Barring a massive shift to public transport, expansion at Birmingham Airport will inevitably lead to more road building, beginning with the widening of the M42 motorway but soon to be followed by new access roads and other road widening schemes within the West midlands conurbation. Airports contribute to local pollution as much from the additional road traffic they generate as from the aircraft themselves and 90% of journeys to UK airports are currently by car and this is unlikely to change. The Paper admits that compliance with mandatory air quality standards will be particularly challenging at very busy airports served and surrounded by high levels of road traffic.

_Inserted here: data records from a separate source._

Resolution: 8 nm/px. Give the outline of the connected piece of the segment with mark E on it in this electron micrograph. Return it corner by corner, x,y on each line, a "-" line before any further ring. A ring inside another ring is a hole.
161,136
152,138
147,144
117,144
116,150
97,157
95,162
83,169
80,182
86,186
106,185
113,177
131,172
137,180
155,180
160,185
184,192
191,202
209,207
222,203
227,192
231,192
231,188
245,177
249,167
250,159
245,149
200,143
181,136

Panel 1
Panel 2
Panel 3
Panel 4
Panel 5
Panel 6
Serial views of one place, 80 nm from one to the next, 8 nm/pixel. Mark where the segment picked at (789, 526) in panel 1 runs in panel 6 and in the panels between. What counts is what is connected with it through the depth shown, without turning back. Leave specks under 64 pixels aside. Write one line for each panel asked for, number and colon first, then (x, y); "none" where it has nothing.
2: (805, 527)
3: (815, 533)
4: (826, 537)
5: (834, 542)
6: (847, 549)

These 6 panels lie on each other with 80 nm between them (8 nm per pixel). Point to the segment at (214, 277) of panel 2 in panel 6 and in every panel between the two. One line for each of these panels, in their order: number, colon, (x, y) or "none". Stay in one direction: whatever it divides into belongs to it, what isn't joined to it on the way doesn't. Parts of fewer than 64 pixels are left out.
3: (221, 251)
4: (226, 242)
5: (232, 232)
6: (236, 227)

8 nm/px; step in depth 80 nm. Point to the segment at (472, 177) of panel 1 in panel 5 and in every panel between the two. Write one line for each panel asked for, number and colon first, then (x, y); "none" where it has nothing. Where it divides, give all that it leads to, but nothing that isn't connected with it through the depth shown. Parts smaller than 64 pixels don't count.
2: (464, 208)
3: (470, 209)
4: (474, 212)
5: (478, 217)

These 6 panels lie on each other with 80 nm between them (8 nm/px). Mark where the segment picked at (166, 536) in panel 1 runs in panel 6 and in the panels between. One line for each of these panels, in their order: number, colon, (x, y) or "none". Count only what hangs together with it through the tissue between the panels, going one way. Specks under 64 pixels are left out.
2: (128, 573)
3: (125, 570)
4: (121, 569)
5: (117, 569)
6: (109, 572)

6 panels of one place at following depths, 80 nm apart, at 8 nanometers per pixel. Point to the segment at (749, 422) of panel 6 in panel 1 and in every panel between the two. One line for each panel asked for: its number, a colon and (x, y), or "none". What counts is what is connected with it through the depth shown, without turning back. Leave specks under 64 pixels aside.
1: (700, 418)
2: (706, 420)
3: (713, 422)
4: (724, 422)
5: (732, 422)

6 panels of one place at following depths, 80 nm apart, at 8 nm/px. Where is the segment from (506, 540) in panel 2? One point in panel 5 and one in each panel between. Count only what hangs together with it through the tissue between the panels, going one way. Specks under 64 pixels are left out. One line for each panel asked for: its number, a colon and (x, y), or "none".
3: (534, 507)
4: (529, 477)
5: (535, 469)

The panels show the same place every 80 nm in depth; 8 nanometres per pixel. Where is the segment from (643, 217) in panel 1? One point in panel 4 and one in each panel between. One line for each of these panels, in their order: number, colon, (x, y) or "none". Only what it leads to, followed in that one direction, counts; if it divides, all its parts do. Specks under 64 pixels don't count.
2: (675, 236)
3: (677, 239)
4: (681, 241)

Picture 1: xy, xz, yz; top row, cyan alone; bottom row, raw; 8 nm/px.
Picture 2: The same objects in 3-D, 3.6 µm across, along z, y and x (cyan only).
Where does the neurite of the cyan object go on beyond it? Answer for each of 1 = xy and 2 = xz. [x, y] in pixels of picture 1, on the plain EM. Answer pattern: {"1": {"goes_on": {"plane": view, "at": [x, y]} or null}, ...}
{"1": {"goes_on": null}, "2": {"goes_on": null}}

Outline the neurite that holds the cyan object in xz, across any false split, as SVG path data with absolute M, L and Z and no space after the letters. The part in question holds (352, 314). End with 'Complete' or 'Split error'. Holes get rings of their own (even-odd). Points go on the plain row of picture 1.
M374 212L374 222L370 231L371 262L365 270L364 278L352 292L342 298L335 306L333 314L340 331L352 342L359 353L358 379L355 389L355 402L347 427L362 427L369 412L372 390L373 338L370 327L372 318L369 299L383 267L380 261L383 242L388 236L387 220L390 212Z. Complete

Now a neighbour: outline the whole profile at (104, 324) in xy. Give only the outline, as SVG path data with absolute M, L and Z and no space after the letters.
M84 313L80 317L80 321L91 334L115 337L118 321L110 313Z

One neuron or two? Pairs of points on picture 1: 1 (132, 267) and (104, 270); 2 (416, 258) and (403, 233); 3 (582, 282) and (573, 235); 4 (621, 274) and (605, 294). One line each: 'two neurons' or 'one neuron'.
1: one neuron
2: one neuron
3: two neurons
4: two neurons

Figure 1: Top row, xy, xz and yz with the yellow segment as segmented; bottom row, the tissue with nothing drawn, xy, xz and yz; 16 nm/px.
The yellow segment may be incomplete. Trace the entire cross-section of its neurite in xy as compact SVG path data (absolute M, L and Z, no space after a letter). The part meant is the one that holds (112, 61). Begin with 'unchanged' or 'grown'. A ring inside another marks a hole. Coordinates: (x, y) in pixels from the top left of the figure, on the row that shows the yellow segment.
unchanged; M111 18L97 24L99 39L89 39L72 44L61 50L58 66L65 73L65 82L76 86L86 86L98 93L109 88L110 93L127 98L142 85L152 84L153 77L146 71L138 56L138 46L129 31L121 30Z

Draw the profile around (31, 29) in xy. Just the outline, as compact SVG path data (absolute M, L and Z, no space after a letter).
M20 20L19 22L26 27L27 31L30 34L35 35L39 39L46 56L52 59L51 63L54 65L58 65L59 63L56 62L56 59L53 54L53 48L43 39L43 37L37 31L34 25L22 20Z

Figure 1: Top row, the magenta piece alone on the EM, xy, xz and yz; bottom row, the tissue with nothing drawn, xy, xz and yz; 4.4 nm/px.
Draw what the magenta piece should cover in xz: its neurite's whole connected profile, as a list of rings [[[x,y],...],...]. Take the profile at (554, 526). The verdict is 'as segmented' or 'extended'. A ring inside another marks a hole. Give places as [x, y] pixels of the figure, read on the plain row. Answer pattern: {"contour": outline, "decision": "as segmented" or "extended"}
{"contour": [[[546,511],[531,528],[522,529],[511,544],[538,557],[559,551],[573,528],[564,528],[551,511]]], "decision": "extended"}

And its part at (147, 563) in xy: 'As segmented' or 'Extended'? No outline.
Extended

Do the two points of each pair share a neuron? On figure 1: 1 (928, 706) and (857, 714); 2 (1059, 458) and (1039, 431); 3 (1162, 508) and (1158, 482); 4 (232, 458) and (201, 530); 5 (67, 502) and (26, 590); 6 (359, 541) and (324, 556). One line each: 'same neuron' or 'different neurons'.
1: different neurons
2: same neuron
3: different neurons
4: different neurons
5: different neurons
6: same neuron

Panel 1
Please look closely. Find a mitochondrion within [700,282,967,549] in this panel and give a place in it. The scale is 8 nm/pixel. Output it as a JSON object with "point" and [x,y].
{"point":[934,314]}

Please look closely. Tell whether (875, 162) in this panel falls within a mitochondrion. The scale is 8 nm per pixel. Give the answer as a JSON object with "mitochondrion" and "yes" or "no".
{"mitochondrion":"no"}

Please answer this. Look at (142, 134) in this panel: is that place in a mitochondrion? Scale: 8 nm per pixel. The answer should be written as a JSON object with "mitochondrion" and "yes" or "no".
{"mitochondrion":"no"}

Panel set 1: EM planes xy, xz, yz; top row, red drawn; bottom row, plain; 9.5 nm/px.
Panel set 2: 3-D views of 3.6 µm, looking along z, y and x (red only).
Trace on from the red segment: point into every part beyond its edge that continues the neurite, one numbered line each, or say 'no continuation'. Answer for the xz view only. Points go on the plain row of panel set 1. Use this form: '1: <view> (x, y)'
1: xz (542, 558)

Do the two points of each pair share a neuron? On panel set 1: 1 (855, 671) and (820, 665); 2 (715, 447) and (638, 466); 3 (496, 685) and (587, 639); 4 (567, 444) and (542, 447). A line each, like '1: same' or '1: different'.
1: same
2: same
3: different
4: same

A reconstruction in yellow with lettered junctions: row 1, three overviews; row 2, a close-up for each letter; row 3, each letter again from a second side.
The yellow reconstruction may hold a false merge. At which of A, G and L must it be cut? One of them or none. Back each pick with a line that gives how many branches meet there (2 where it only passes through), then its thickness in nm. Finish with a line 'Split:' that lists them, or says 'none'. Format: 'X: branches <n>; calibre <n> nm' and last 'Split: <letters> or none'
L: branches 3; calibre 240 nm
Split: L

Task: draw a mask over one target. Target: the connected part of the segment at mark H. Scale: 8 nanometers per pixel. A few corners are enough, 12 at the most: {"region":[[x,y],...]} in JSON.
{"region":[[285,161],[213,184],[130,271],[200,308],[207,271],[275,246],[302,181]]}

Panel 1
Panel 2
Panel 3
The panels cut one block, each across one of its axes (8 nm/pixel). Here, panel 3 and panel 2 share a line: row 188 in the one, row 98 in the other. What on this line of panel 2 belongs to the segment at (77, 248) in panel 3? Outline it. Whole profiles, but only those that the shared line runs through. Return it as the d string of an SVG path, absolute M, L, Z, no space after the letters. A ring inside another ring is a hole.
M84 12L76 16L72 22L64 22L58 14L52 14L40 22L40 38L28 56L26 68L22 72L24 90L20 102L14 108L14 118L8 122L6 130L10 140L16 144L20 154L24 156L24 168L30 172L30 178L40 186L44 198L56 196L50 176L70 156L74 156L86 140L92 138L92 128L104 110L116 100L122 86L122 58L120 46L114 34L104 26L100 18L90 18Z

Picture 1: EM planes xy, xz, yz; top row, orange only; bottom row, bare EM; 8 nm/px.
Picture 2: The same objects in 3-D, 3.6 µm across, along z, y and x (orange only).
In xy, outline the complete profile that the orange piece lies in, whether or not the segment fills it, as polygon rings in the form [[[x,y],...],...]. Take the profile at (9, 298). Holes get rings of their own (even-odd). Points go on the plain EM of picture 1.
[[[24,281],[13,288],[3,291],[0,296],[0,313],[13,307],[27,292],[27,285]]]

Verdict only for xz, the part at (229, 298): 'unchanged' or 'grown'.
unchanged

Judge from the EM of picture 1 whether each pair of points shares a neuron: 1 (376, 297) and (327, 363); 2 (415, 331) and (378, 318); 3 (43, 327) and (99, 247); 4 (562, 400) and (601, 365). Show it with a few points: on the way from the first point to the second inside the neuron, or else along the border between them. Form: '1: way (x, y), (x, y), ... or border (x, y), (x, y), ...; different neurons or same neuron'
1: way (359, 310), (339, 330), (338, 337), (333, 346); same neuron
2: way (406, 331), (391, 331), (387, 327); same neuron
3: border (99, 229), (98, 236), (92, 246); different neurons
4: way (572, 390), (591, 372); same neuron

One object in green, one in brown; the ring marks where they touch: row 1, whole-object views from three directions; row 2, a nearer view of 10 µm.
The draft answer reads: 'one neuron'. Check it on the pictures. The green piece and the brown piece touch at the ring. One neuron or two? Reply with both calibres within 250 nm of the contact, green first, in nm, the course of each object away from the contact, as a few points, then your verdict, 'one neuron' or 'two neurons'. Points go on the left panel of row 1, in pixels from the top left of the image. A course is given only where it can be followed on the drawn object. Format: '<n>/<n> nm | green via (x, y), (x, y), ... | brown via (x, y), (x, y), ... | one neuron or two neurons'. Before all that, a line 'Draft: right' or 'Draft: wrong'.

Yet we are told that according to the Strategic Rail Authority, improvements to the West and East Coast Main Lines are not expected to affect future passenger demand at the most crowded airports by more than a few percentage points. Providing new rail infrastructure will not in itself reduce demand for air travel while the price of air travel remains artificially low. The low-cost carriers have created an appetite for cut-price plane tickets in the UK making it impossible for the rail network to compete.
We will only see environmental benefits if the aviation industry is prevented from making use of the capacity freed up by rail to operate new air services. In mainland Europe governments work to eliminate rather than accommodate the need for flights. When the French national railway introduced a three-hour train service on the 789km route from Paris to Marseille in 2000, for example, the airlines virtually gave up on that route. When Germany rolled out high-speed trains, Lufthansa closed its Hanover-Frankfurt route.
In the UK, 18% of flights are domestic and there are 7,000 daily air passengers between Heathrow and Manchester despite the two cities being a mere two hours from each other by rail. Putting VAT and aircraft fuel tax on domestic flights and increasing Air Passenger Duty would have corrected this anomaly, but it seems that, with regard to air travel, demand management is almost an heretical thought at the DfT.